Il significato delle stelle cadenti tra scienza e immaginario collettivo

In questi giorni del mese di agosto, e precisamente dal dieci al tredici, è visibile durante la notte, per chi abbia la pazienza e la forza di stare sveglio, una pioggia di stelle cadenti più intensa delle altre notti e degli altri mesi dell’anno.

A che cosa è dovuto questo fenomeno?

Come si sa, e come ancora studiano i nostri alunni delle scuole superiori nelle “nozioni” di astronomia, il nostro pianeta, nel suo moto di Rivoluzione attorno al sole, attraversa l’orbita dei “pianetini” situata tra Marte e Giove e quindi viene in contatto diretto con asteroidi di piccole e medie dimensioni, che entrano nell’atmosfera terrestre a forte velocità, si disintegrano a causa dell’attrito con l’atmosfera medesima incendiandosi e lasciando dietro di sé una scia luminosa che subito scompare.

Non è escluso il rischio dell’impatto del nostro pianeta con un asteroide di grosse dimensioni, che potrebbe essere molto pericoloso per la vita sulla Terra.

Pur trattandosi di un evento improbabile oggi, pare che sia accaduto una sessantina di milioni di anni fa quando un corpo celeste di grandi dimensioni cadde sulla penisola dello Yucatàn determinando, con la sua esplosione, la scomparsa dei dinosauri.

Per prevedere con largo anticipo di tempo un eventuale caso analogo, gli scienziati hanno catalogato gli asteroidi più grandi orbitanti intorno al sole e misurato le loro orbite per accertarsi che qualcuna di essa non sia in rotta di collisione con la Terra.

In quest’ultima evenienza, ci sarebbe la possibilità di bombardare con armi nucleari l’asteroide in questione e distruggerlo prima che possa provocare un impatto letale con il nostro pianeta.

La scomparsa dei dinosauri per l’esplosione di un corpo celeste di grandi dimensioni impattato con la Terra è solo un’ipotesi accanto ad altre meno gettonate. E’ vero tuttavia che nel 1911 nella foresta di Tunguska in Siberia cadde un frammento di asteroide di dimensioni molto ridotte (pare che non fosse più grande di una palla da biliardo) e provocò la distruzione di un tratto di bosco esteso per circa  undici-dodici chilometri quadrati.
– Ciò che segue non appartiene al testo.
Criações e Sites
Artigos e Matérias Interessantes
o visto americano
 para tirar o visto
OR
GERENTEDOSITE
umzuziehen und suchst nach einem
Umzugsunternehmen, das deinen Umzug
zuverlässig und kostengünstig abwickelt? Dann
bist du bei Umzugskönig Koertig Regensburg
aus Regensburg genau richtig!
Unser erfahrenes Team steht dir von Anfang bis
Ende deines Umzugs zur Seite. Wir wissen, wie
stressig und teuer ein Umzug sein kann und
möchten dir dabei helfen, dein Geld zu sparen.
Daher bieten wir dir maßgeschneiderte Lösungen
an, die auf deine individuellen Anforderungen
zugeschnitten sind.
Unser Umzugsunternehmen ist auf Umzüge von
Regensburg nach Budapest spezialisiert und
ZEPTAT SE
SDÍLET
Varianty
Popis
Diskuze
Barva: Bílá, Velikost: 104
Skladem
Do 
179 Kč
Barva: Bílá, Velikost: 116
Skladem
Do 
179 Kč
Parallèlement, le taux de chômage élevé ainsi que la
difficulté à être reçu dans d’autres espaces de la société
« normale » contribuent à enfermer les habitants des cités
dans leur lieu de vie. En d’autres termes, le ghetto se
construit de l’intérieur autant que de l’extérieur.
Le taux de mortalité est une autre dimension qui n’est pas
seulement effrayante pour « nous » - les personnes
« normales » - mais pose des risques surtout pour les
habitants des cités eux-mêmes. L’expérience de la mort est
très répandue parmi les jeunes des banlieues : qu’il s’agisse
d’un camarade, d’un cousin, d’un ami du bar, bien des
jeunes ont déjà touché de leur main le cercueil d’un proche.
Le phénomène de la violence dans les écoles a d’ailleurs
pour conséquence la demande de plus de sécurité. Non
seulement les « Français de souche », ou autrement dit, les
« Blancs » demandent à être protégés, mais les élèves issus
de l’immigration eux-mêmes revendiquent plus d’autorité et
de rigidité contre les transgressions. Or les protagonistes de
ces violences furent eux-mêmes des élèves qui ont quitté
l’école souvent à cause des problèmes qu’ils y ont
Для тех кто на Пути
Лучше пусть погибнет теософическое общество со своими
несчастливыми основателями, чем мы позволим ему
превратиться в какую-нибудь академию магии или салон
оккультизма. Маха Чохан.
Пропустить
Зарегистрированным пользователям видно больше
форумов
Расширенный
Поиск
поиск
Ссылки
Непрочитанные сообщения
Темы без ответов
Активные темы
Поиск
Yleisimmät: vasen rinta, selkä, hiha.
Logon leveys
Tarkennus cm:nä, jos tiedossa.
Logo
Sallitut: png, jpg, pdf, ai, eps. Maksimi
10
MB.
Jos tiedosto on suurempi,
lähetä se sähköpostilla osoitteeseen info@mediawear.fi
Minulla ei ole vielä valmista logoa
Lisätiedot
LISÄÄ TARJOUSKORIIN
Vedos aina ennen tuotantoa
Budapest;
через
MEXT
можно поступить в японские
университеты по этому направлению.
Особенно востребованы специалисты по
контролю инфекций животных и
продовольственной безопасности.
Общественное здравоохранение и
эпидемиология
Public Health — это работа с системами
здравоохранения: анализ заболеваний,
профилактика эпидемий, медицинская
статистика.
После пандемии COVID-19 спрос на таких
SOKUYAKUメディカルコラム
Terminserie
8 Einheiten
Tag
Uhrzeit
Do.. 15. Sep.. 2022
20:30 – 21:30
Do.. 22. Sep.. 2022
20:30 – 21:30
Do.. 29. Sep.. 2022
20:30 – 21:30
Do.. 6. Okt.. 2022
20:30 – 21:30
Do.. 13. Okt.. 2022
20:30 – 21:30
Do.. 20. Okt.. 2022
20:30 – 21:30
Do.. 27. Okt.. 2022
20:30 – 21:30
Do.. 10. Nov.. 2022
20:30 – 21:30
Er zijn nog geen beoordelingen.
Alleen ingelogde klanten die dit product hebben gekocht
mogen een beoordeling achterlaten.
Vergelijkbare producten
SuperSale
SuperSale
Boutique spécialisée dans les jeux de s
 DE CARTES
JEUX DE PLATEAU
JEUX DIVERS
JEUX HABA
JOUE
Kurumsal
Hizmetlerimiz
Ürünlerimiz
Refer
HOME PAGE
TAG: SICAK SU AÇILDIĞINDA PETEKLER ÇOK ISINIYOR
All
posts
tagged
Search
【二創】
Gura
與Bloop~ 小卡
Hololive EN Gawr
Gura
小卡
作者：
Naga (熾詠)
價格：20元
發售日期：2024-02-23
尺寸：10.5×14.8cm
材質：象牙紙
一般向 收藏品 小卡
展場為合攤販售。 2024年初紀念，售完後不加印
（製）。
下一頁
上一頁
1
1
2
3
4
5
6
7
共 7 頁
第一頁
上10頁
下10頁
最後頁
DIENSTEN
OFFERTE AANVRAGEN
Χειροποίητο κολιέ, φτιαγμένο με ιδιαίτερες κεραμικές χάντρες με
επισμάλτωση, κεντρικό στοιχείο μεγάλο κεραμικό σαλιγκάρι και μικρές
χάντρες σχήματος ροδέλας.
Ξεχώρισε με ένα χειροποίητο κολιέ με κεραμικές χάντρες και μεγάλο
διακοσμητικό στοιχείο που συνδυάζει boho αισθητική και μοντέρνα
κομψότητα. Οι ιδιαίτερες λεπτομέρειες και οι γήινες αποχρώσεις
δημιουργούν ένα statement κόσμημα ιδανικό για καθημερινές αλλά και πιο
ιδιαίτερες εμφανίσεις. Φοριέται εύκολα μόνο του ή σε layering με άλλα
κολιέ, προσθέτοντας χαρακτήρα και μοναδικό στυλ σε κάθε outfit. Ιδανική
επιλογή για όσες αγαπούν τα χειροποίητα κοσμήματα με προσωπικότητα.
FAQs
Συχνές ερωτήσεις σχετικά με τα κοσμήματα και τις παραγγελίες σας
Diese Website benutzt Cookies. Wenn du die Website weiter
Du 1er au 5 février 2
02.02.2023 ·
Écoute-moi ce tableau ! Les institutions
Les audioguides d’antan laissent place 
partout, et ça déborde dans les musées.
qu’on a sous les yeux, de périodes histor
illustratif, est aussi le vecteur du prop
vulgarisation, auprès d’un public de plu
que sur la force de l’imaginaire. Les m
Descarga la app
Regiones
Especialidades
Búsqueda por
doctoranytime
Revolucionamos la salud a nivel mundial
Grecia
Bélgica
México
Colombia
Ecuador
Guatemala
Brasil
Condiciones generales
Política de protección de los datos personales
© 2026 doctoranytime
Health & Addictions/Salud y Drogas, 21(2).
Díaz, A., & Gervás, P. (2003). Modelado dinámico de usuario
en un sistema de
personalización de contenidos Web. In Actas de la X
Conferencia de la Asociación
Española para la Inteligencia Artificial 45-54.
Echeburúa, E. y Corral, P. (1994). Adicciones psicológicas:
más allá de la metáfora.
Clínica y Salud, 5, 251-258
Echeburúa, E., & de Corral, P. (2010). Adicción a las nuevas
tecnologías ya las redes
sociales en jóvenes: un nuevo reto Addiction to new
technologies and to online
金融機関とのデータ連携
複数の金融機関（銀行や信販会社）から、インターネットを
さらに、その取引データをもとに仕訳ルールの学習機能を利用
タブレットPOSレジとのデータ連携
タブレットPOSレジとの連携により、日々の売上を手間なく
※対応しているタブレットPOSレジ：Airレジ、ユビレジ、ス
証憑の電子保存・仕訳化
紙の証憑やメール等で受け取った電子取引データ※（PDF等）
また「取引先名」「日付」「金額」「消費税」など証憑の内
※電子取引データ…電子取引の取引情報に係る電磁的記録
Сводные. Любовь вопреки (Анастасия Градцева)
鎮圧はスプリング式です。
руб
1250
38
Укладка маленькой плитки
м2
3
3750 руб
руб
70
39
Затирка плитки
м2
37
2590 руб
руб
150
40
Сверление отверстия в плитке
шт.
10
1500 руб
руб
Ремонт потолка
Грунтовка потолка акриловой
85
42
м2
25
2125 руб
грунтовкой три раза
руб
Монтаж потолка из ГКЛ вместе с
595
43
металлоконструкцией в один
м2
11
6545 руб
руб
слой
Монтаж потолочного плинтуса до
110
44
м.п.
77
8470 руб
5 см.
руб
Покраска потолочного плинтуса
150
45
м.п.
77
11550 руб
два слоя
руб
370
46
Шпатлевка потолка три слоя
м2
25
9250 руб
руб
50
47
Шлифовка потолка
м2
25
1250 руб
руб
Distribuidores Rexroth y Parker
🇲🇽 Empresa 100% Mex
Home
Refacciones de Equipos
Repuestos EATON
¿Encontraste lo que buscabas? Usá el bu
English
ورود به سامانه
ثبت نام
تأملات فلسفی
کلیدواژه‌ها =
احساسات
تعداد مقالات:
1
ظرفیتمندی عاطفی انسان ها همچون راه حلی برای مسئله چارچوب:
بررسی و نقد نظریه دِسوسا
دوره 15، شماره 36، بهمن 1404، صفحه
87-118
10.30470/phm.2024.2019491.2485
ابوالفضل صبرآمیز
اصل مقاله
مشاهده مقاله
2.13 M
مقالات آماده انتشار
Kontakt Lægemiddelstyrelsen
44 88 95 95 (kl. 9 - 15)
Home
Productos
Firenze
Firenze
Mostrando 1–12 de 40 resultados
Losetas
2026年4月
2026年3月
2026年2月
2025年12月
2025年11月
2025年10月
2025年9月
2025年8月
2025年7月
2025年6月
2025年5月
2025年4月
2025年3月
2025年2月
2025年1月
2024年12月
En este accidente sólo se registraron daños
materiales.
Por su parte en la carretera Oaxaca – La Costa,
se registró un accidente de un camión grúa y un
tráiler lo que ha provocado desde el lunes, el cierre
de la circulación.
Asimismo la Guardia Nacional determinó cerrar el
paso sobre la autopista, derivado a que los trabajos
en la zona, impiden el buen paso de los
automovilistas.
Al di là di queste riflessioni scientifiche e di cronaca, va anche detto che lo spettacolo delle “stelle cadenti” nell’immaginario collettivo di tutti i popoli primitivi e moderni ha sempre suscitato stupore e meraviglia.

Nell’antica Grecia e nell’antica Roma una stella cadente di particolare luminosità era soggetta ad interpretazione, ora positiva ora negativa, a seconda di eventi favorevoli o contrari che il popolo attraversava.

Nel Medioevo le stelle cadenti suscitavano timori ed apprensioni perché si credeva che presagissero periodi tristi come guerre, carestie, epidemie allo stesso modo delle folgori che si abbattevano al suolo con violenza durante i temporali.

Queste paure sono rimaste nell’inconscio collettivo tanto che persino un poeta contemporaneo come Giovanni Pascoli, nella poesia “X agosto”, vede nelle stelle cadenti un pianto pietoso del cielo per il male che spesso prevale sul bene e suscita dolore e disperazione in quelli che colpisce.